For decades, the gravesite of a former Louisiana governor has been missing. In the mid-20th century, a cotton field replaced the family grave of former Governor Joseph Walker, who died in 1856.
Joseph M. Walker was a plantation owner from the central Louisiana city of Alexandria in Rapides Parish. Walker began his career in the military. He served in the Louisiana militia and likely fought in the Battle of New Orleans during the War of 1812. After the war he became general of the state militia. Walker held numerous elected offices. He served in the legislature as a Representative and Senator. He was also Louisiana’s state treasurer and served as a delegate to the Constitutional Convention of 1845. In 1850, he was sworn in as the governor of Louisiana.
Walker only served three years as governor. While in office, the legislature adopted a new state constitution which ended Walker’s term in 1853. He returned to his family plantation in Rapides Parish where he died three years later. He and other family members were buried in a small graveyard behind their plantation home. But the graveyard fell victim to the plow and the land was planted with cotton. The headstones and monuments were taken apart and removed from the field.
solving a mystery
A couple of history enthusiasts from Alexandria decided to solve the mystery of the missing grave site. “The site is just lost and forgotten about and deteriorating”, says Michael Wynne. He and Paul Price researched the area.

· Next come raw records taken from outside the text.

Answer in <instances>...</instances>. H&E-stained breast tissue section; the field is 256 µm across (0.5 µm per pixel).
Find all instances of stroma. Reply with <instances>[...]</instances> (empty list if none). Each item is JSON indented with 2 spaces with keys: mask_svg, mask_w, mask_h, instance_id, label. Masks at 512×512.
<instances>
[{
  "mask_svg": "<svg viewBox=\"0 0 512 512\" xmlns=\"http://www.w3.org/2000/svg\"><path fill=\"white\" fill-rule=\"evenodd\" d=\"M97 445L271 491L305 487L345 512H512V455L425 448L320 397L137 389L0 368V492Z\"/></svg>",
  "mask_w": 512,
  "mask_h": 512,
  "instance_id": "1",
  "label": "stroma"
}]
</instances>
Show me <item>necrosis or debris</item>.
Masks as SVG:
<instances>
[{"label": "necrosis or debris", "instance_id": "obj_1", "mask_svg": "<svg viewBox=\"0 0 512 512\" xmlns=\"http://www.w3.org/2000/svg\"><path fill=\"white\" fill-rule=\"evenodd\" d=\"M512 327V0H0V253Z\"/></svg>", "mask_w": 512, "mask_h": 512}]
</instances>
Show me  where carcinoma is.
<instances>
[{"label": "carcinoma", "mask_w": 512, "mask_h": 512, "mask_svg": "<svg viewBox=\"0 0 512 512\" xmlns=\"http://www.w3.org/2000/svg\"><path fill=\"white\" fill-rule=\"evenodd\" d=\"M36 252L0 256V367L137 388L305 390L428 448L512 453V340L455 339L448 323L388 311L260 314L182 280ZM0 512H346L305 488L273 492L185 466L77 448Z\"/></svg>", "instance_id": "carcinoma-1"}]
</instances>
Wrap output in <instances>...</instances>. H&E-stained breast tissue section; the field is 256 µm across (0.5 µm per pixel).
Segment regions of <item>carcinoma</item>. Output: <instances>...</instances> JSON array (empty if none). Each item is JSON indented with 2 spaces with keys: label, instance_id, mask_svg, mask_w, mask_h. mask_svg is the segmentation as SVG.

A friend showed them an aerial photograph from the 1950’s which provided an important clue to the graveyard’s location. Paul Price says the old black and white picture showed an odd-shaped piece of ground. “The ground was darker than everything else around it”, Price explained. It looked like a small graveyard. The team matched that picture to current satellite images, which took them about a hundred yards into the cotton field. There, they found many pieces of bricks, likely used above the family burials. “We finally solved one of the greatest mysteries of Central Louisiana”, said Wynne.
epitaph to a louisiana governor
The marble monument that once marked Governor Joseph Walker’s grave has this inscription.

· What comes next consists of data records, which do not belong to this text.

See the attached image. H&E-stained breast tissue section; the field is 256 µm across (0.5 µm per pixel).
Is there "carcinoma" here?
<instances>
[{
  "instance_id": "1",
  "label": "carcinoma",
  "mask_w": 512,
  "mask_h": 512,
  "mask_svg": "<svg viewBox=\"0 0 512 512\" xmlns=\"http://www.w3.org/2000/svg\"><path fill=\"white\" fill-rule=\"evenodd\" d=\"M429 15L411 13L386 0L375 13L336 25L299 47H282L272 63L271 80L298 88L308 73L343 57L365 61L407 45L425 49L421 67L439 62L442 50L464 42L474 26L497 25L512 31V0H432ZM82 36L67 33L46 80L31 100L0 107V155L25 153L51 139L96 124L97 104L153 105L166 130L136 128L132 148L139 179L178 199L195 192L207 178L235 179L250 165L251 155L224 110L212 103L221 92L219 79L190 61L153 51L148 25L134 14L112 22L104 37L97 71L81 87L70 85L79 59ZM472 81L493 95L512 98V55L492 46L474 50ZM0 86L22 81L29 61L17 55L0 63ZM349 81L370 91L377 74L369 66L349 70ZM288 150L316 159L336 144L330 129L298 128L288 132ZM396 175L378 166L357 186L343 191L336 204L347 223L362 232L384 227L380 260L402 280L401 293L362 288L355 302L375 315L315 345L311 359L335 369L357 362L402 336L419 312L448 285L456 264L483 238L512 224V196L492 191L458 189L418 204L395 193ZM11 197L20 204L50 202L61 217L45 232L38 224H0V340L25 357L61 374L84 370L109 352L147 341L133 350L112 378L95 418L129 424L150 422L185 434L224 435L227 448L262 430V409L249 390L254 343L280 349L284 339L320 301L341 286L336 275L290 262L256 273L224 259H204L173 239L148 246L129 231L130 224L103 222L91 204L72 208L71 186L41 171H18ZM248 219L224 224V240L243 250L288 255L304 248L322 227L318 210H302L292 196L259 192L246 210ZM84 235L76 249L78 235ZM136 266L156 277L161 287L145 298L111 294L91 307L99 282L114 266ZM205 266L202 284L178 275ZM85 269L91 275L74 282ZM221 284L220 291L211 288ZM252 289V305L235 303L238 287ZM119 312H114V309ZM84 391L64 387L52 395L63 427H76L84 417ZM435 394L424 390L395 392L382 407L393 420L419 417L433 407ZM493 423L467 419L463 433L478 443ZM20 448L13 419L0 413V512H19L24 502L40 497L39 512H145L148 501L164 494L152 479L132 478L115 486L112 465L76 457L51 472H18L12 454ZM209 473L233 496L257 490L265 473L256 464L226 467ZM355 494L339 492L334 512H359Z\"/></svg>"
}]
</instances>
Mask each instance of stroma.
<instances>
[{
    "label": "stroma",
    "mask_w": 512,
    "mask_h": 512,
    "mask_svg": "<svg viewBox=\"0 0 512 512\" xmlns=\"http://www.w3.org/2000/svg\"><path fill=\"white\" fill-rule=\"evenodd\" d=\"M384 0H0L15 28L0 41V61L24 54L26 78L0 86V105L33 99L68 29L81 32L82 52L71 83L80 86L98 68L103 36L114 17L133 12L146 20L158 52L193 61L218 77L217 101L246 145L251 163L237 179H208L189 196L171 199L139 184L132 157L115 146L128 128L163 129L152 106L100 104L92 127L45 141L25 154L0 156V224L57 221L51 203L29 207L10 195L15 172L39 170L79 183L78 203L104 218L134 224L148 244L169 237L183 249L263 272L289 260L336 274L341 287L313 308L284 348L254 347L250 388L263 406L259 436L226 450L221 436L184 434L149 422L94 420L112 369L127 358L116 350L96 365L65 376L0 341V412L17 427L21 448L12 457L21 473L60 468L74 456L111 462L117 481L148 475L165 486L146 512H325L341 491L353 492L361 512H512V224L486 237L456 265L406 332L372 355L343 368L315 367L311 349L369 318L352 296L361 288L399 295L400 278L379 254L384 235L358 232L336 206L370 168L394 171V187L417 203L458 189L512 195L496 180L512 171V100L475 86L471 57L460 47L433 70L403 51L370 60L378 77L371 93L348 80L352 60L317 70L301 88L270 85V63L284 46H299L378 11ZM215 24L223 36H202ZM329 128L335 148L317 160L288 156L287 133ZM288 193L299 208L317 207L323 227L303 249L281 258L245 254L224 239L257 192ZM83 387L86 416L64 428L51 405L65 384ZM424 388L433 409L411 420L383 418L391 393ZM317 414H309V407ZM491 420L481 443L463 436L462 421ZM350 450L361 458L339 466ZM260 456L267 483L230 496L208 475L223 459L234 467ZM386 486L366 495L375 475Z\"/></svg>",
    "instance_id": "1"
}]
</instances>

In Memory of Joseph Walker, born in New Orleans July 1, 1781. Died in the Parish of Rapides January 21st 1856. Aged 71 years 6 month and 21 days. From the year 1822 until near the period of his death, he was engaged in the public service, having been frequently elected a member of the General Assembly of the state, of which he was governor from Jan. 1850 to Jan. 1852. Whether a private citizen, legislator or chief magistrate, he won universal confidence and esteem. He died respected and regretted by all who knew him.
The monuments’ future is uncertain. Multiple heirs of Walker own them. According to Price, the family land was sold at a sheriff’s sale in 1873.